Some of my favorite uses for activated charcoal include:
- For your teeth. Dip your toothbrush in activated charcoal and clean your teeth. The activated charcoal will absorb odors and it’s a great tooth polish and whitener. (Avoid if you have crowns and porcelain in your mouth, as activated charcoal could stain them, unless it is already formulated into a toothpaste.)
- For your face. You can buy soap with activated charcoal already in it. The charcoal binds to dirt and impurities on the skin, so you get a deep clean. It’s especially good for acne. You can also mix it with aloe vera gel for a detoxifying face mask.
- For your underarms. Activated charcoal is a perfect match for deodorant products, as it absorbs odors.
- As a digestive aid. When ingested, active charcoal can bind to bacteria in the digestive tract that could be causing gas, bloating, and/or diarrhea. Studies have shown that it is a good remedy for bacteria-based diarrhea, with very few side effects, and that it helps with intestinal gas and bloating. It’s also anti-inflammatory and could preserve the intestinal barrier, protecting against leaky gut. Add ¼ to ½ teaspoon of this tasteless black powder (be sure you get a food-grade variety) to a glass of water and drink it down.

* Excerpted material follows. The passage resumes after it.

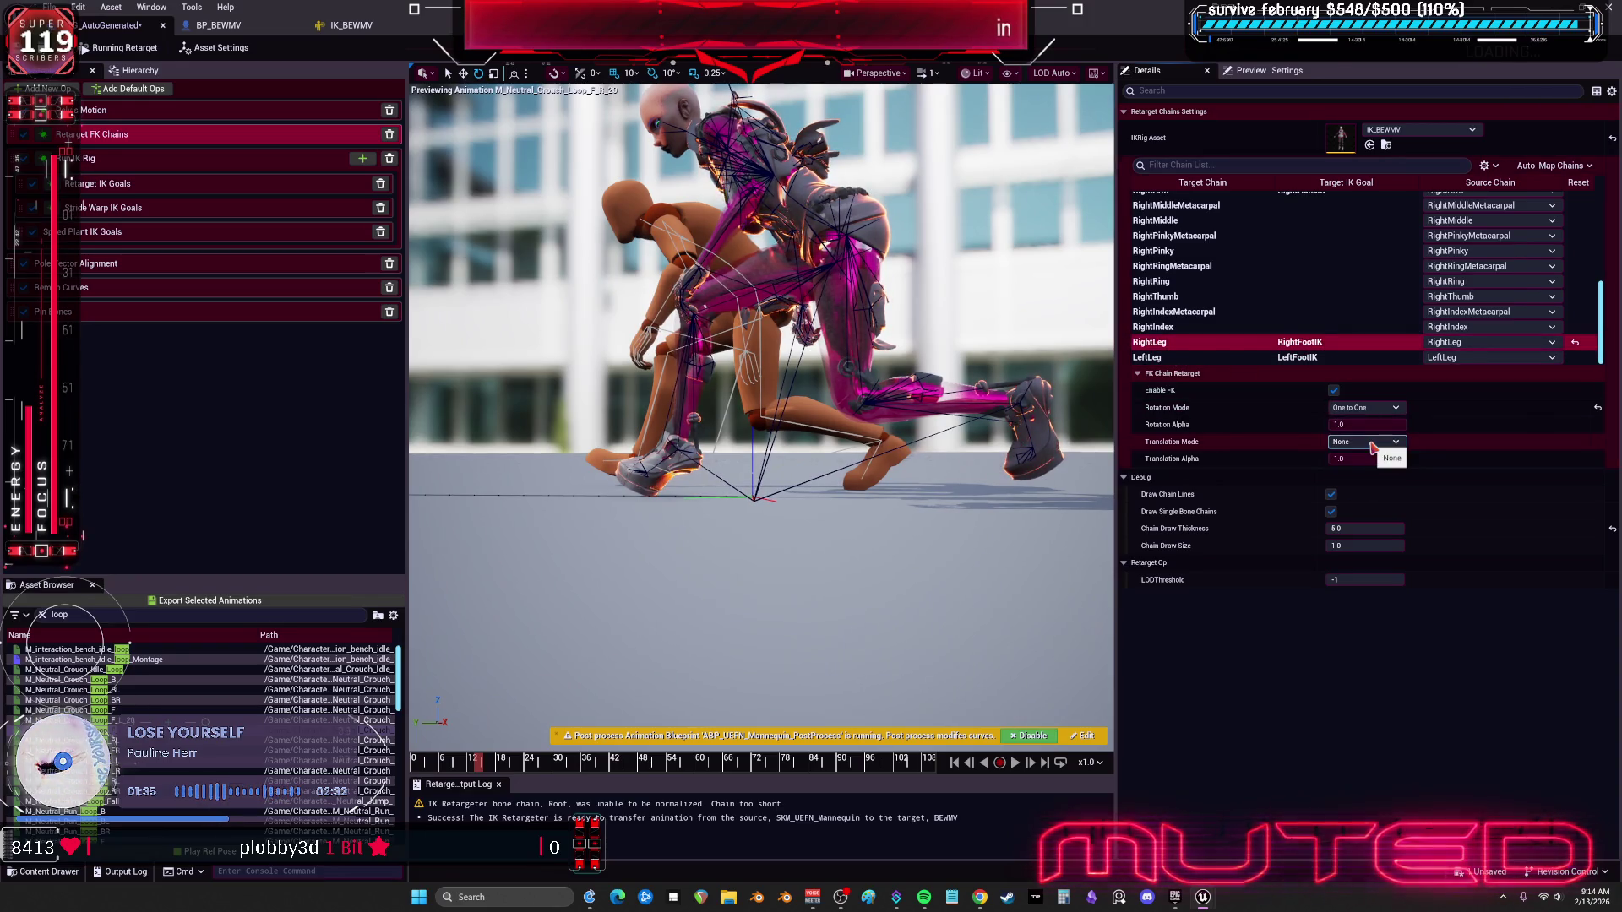
pyautogui.click(1148, 357)
pyautogui.click(1361, 408)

- As a refreshing and trendy beverage. Trendy charcoal lemonade is a nice way to take activated charcoal, for digestive distress or just for general detoxification. Mix ½ teaspoon into a cup of water with the juice from one fresh lemon and a bit of maple syrup or honey, to taste. Or, check out my Halloween mocktail recipe, which uses activated charcoal. The black color it gives to foods is a conversation-starter.
Otherwise, activated charcoal is a trend I support because coal is not just for the naughty! Put in a special request this season for this vibrant natural remedy. You might discover that Santa, whose teeth are white, whose complexion is rosy, and who seems to be able to eat several million cookies in one night without digestive upset, might just be a fan of activated charcoal, too!